══ Records supplied ══

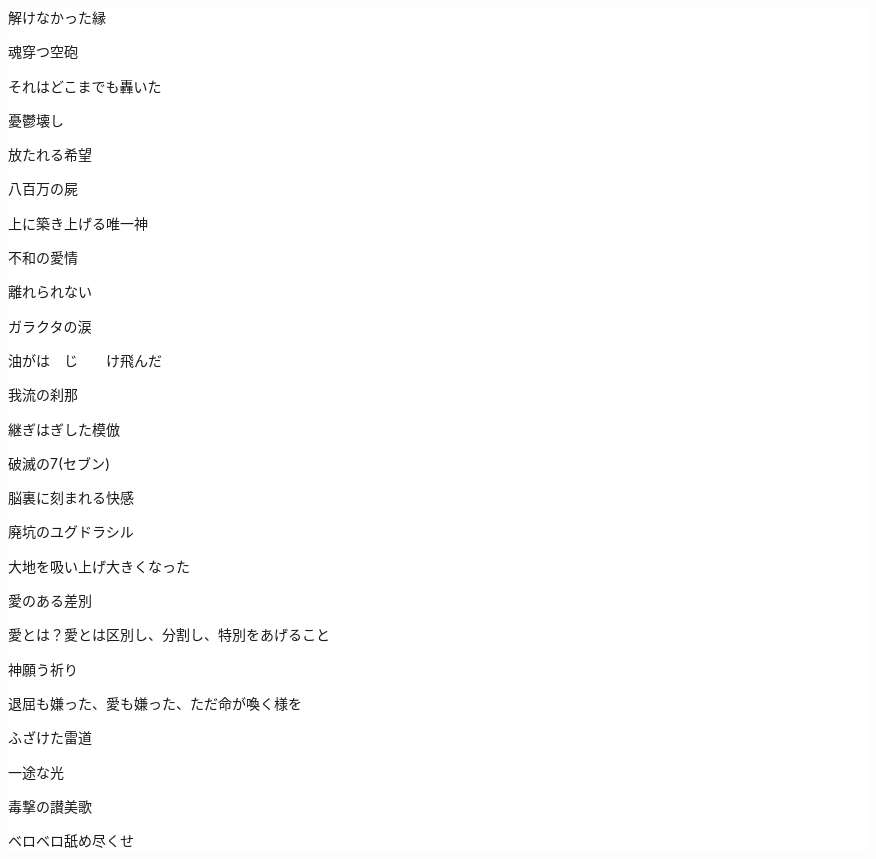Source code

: 解けなかった縁

  

魂穿つ空砲

それはどこまでも轟いた

  

憂鬱壊し

放たれる希望

  

八百万の屍

上に築き上げる唯一神

  

不和の愛情

離れられない

  

ガラクタの涙

油がは　じ　　け飛んだ

  

我流の刹那

継ぎはぎした模倣

  

破滅の7(セブン)

脳裏に刻まれる快感

  

廃坑のユグドラシル

大地を吸い上げ大きくなった

  

愛のある差別

愛とは？愛とは区別し、分割し、特別をあげること

  

神願う祈り

退屈も嫌った、愛も嫌った、ただ命が喚く様を

  

ふざけた雷道

一途な光

  

毒撃の讃美歌

ベロベロ舐め尽くせ
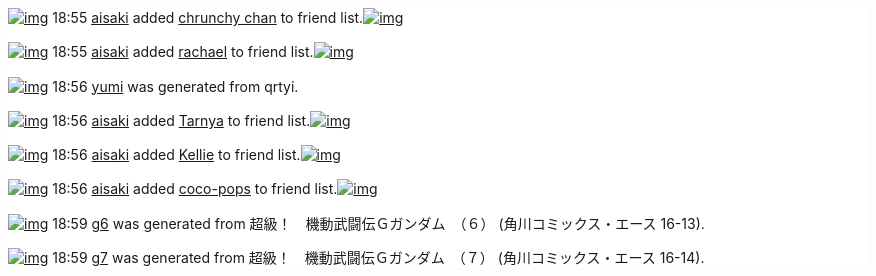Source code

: [![img](http://kacdn06.appspot.com/5989515772559360/f15d.jpg)](http://www.barcodekanojo.com/user/400641/aisaki) 18:55 [aisaki](http://www.barcodekanojo.com/user/400641/aisaki) added [chrunchy chan](http://www.barcodekanojo.com/kanojo/2630343/chrunchy%20chan) to friend list.[![img](http://kacdn09.appspot.com/5682442253893632/17e8.png)](http://www.barcodekanojo.com/kanojo/2630343/chrunchy%20chan)

[![img](http://kacdn06.appspot.com/5989515772559360/f15d.jpg)](http://www.barcodekanojo.com/user/400641/aisaki) 18:55 [aisaki](http://www.barcodekanojo.com/user/400641/aisaki) added [rachael](http://www.barcodekanojo.com/kanojo/2282888/rachael) to friend list.[![img](http://kacdn04.appspot.com/6730830617509888/c7376.png)](http://www.barcodekanojo.com/kanojo/2282888/rachael)

[![img](http://kacdn09.appspot.com/5025205688729600/e9cb.png)](http://www.barcodekanojo.com/kanojo/2841129/yumi) 18:56 [yumi](http://www.barcodekanojo.com/kanojo/2841129/yumi) was generated from qrtyi.

[![img](http://kacdn06.appspot.com/5989515772559360/f15d.jpg)](http://www.barcodekanojo.com/user/400641/aisaki) 18:56 [aisaki](http://www.barcodekanojo.com/user/400641/aisaki) added [Tarnya](http://www.barcodekanojo.com/kanojo/2087818/Tarnya) to friend list.[![img](http://kacdn06.appspot.com/6329763618619392/640c9.png)](http://www.barcodekanojo.com/kanojo/2087818/Tarnya)

[![img](http://kacdn06.appspot.com/5989515772559360/f15d.jpg)](http://www.barcodekanojo.com/user/400641/aisaki) 18:56 [aisaki](http://www.barcodekanojo.com/user/400641/aisaki) added [Kellie](http://www.barcodekanojo.com/kanojo/2605449/Kellie) to friend list.[![img](http://kacdn07.appspot.com/6277385687138304/02971.png)](http://www.barcodekanojo.com/kanojo/2605449/Kellie)

[![img](http://kacdn06.appspot.com/5989515772559360/f15d.jpg)](http://www.barcodekanojo.com/user/400641/aisaki) 18:56 [aisaki](http://www.barcodekanojo.com/user/400641/aisaki) added [coco-pops](http://www.barcodekanojo.com/kanojo/2653440/coco-pops) to friend list.[![img](http://kacdn07.appspot.com/5573698245361664/1564.png)](http://www.barcodekanojo.com/kanojo/2653440/coco-pops)

[![img](http://kacdn09.appspot.com/5190033380212736/e7ca8.png)](http://www.barcodekanojo.com/kanojo/2841130/g6) 18:59 [g6](http://www.barcodekanojo.com/kanojo/2841130/g6) was generated from 超級！　機動武闘伝Ｇガンダム　（６） (角川コミックス・エース 16-13).

[![img](http://kacdn04.appspot.com/4995852540051456/132e.png)](http://www.barcodekanojo.com/kanojo/2841131/g7) 18:59 [g7](http://www.barcodekanojo.com/kanojo/2841131/g7) was generated from 超級！　機動武闘伝Ｇガンダム　（７） (角川コミックス・エース 16-14).

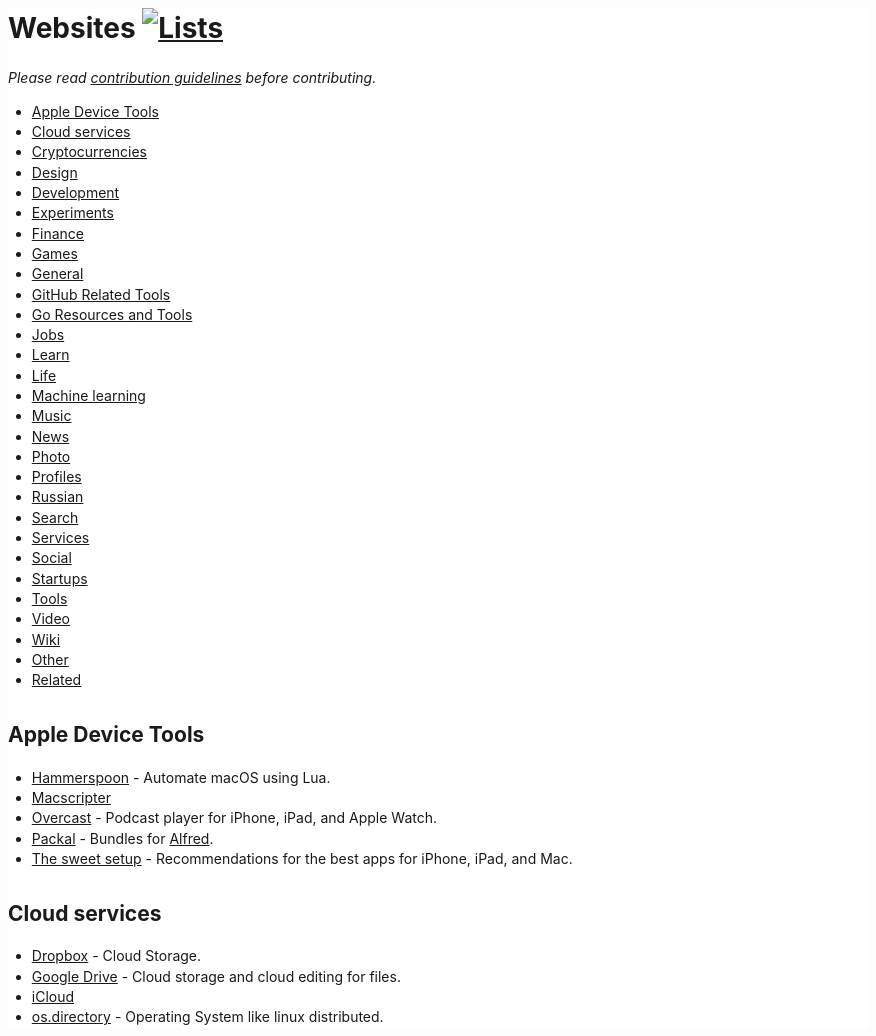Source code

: # Websites [![Lists](https://img.shields.io/badge/-more%20lists-0a0a0a.svg?style=flat&colorA=0a0a0a)](https://github.com/learn-anything/curated-lists)

_Please read [contribution guidelines](contributing.md) before contributing._

- [Apple Device Tools](#apple-device-tools)
- [Cloud services](#cloud-services)
- [Cryptocurrencies](#cryptocurrencies)
- [Design](#design)
- [Development](#development)
- [Experiments](#experiments)
- [Finance](#finance)
- [Games](#games)
- [General](#general)
- [GitHub Related Tools](#github-related-tools)
- [Go Resources and Tools](#go-resources-and-tools)
- [Jobs](#jobs)
- [Learn](#learn)
- [Life](#life)
- [Machine learning](#machine-learning)
- [Music](#music)
- [News](#news)
- [Photo](#photo)
- [Profiles](#profiles)
- [Russian](#russian)
- [Search](#search)
- [Services](#services)
- [Social](#social)
- [Startups](#startups)
- [Tools](#tools)
- [Video](#video)
- [Wiki](#wiki)
- [Other](#other)
- [Related](#related)

## Apple Device Tools

- [Hammerspoon](http://www.hammerspoon.org) - Automate macOS using Lua.
- [Macscripter](http://macscripter.net/index.php)
- [Overcast](https://overcast.fm/podcasts) - Podcast player for iPhone, iPad, and Apple Watch.
- [Packal](http://www.packal.org/) - Bundles for [Alfred](https://www.alfredapp.com/).
- [The sweet setup](http://thesweetsetup.com/) - Recommendations for the best apps for iPhone, iPad, and Mac.

## Cloud services

- [Dropbox](https://www.dropbox.com/home) - Cloud Storage.
- [Google Drive](https://drive.google.com/drive/my-drive) - Cloud storage and cloud editing for files.
- [iCloud](https://www.icloud.com)
- [os.directory](https://os.directory) - Operating System like linux distributed.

═══

# Required action
Return the records above verbatim, images excluded.

# Finished task
Source code

: 解けなかった縁

  

魂穿つ空砲

それはどこまでも轟いた

  

憂鬱壊し

放たれる希望

  

八百万の屍

上に築き上げる唯一神

  

不和の愛情

離れられない

  

ガラクタの涙

油がは　じ　　け飛んだ

  

我流の刹那

継ぎはぎした模倣

  

破滅の7(セブン)

脳裏に刻まれる快感

  

廃坑のユグドラシル

大地を吸い上げ大きくなった

  

愛のある差別

愛とは？愛とは区別し、分割し、特別をあげること

  

神願う祈り

退屈も嫌った、愛も嫌った、ただ命が喚く様を

  

ふざけた雷道

一途な光

  

毒撃の讃美歌

ベロベロ舐め尽くせ
Source code

: [![img](http://kacdn06.appspot.com/5989515772559360/f15d.jpg)](http://www.barcodekanojo.com/user/400641/aisaki) 18:55 [aisaki](http://www.barcodekanojo.com/user/400641/aisaki) added [chrunchy chan](http://www.barcodekanojo.com/kanojo/2630343/chrunchy%20chan) to friend list.[![img](http://kacdn09.appspot.com/5682442253893632/17e8.png)](http://www.barcodekanojo.com/kanojo/2630343/chrunchy%20chan)

[![img](http://kacdn06.appspot.com/5989515772559360/f15d.jpg)](http://www.barcodekanojo.com/user/400641/aisaki) 18:55 [aisaki](http://www.barcodekanojo.com/user/400641/aisaki) added [rachael](http://www.barcodekanojo.com/kanojo/2282888/rachael) to friend list.[![img](http://kacdn04.appspot.com/6730830617509888/c7376.png)](http://www.barcodekanojo.com/kanojo/2282888/rachael)

[![img](http://kacdn09.appspot.com/5025205688729600/e9cb.png)](http://www.barcodekanojo.com/kanojo/2841129/yumi) 18:56 [yumi](http://www.barcodekanojo.com/kanojo/2841129/yumi) was generated from qrtyi.

[![img](http://kacdn06.appspot.com/5989515772559360/f15d.jpg)](http://www.barcodekanojo.com/user/400641/aisaki) 18:56 [aisaki](http://www.barcodekanojo.com/user/400641/aisaki) added [Tarnya](http://www.barcodekanojo.com/kanojo/2087818/Tarnya) to friend list.[![img](http://kacdn06.appspot.com/6329763618619392/640c9.png)](http://www.barcodekanojo.com/kanojo/2087818/Tarnya)

[![img](http://kacdn06.appspot.com/5989515772559360/f15d.jpg)](http://www.barcodekanojo.com/user/400641/aisaki) 18:56 [aisaki](http://www.barcodekanojo.com/user/400641/aisaki) added [Kellie](http://www.barcodekanojo.com/kanojo/2605449/Kellie) to friend list.[![img](http://kacdn07.appspot.com/6277385687138304/02971.png)](http://www.barcodekanojo.com/kanojo/2605449/Kellie)

[![img](http://kacdn06.appspot.com/5989515772559360/f15d.jpg)](http://www.barcodekanojo.com/user/400641/aisaki) 18:56 [aisaki](http://www.barcodekanojo.com/user/400641/aisaki) added [coco-pops](http://www.barcodekanojo.com/kanojo/2653440/coco-pops) to friend list.[![img](http://kacdn07.appspot.com/5573698245361664/1564.png)](http://www.barcodekanojo.com/kanojo/2653440/coco-pops)

[![img](http://kacdn09.appspot.com/5190033380212736/e7ca8.png)](http://www.barcodekanojo.com/kanojo/2841130/g6) 18:59 [g6](http://www.barcodekanojo.com/kanojo/2841130/g6) was generated from 超級！　機動武闘伝Ｇガンダム　（６） (角川コミックス・エース 16-13).

[![img](http://kacdn04.appspot.com/4995852540051456/132e.png)](http://www.barcodekanojo.com/kanojo/2841131/g7) 18:59 [g7](http://www.barcodekanojo.com/kanojo/2841131/g7) was generated from 超級！　機動武闘伝Ｇガンダム　（７） (角川コミックス・エース 16-14).

Source code

: # Websites [![Lists](https://img.shields.io/badge/-more%20lists-0a0a0a.svg?style=flat&colorA=0a0a0a)](https://github.com/learn-anything/curated-lists)

_Please read [contribution guidelines](contributing.md) before contributing._

- [Apple Device Tools](#apple-device-tools)
- [Cloud services](#cloud-services)
- [Cryptocurrencies](#cryptocurrencies)
- [Design](#design)
- [Development](#development)
- [Experiments](#experiments)
- [Finance](#finance)
- [Games](#games)
- [General](#general)
- [GitHub Related Tools](#github-related-tools)
- [Go Resources and Tools](#go-resources-and-tools)
- [Jobs](#jobs)
- [Learn](#learn)
- [Life](#life)
- [Machine learning](#machine-learning)
- [Music](#music)
- [News](#news)
- [Photo](#photo)
- [Profiles](#profiles)
- [Russian](#russian)
- [Search](#search)
- [Services](#services)
- [Social](#social)
- [Startups](#startups)
- [Tools](#tools)
- [Video](#video)
- [Wiki](#wiki)
- [Other](#other)
- [Related](#related)

## Apple Device Tools

- [Hammerspoon](http://www.hammerspoon.org) - Automate macOS using Lua.
- [Macscripter](http://macscripter.net/index.php)
- [Overcast](https://overcast.fm/podcasts) - Podcast player for iPhone, iPad, and Apple Watch.
- [Packal](http://www.packal.org/) - Bundles for [Alfred](https://www.alfredapp.com/).
- [The sweet setup](http://thesweetsetup.com/) - Recommendations for the best apps for iPhone, iPad, and Mac.

## Cloud services

- [Dropbox](https://www.dropbox.com/home) - Cloud Storage.
- [Google Drive](https://drive.google.com/drive/my-drive) - Cloud storage and cloud editing for files.
- [iCloud](https://www.icloud.com)
- [os.directory](https://os.directory) - Operating System like linux distributed.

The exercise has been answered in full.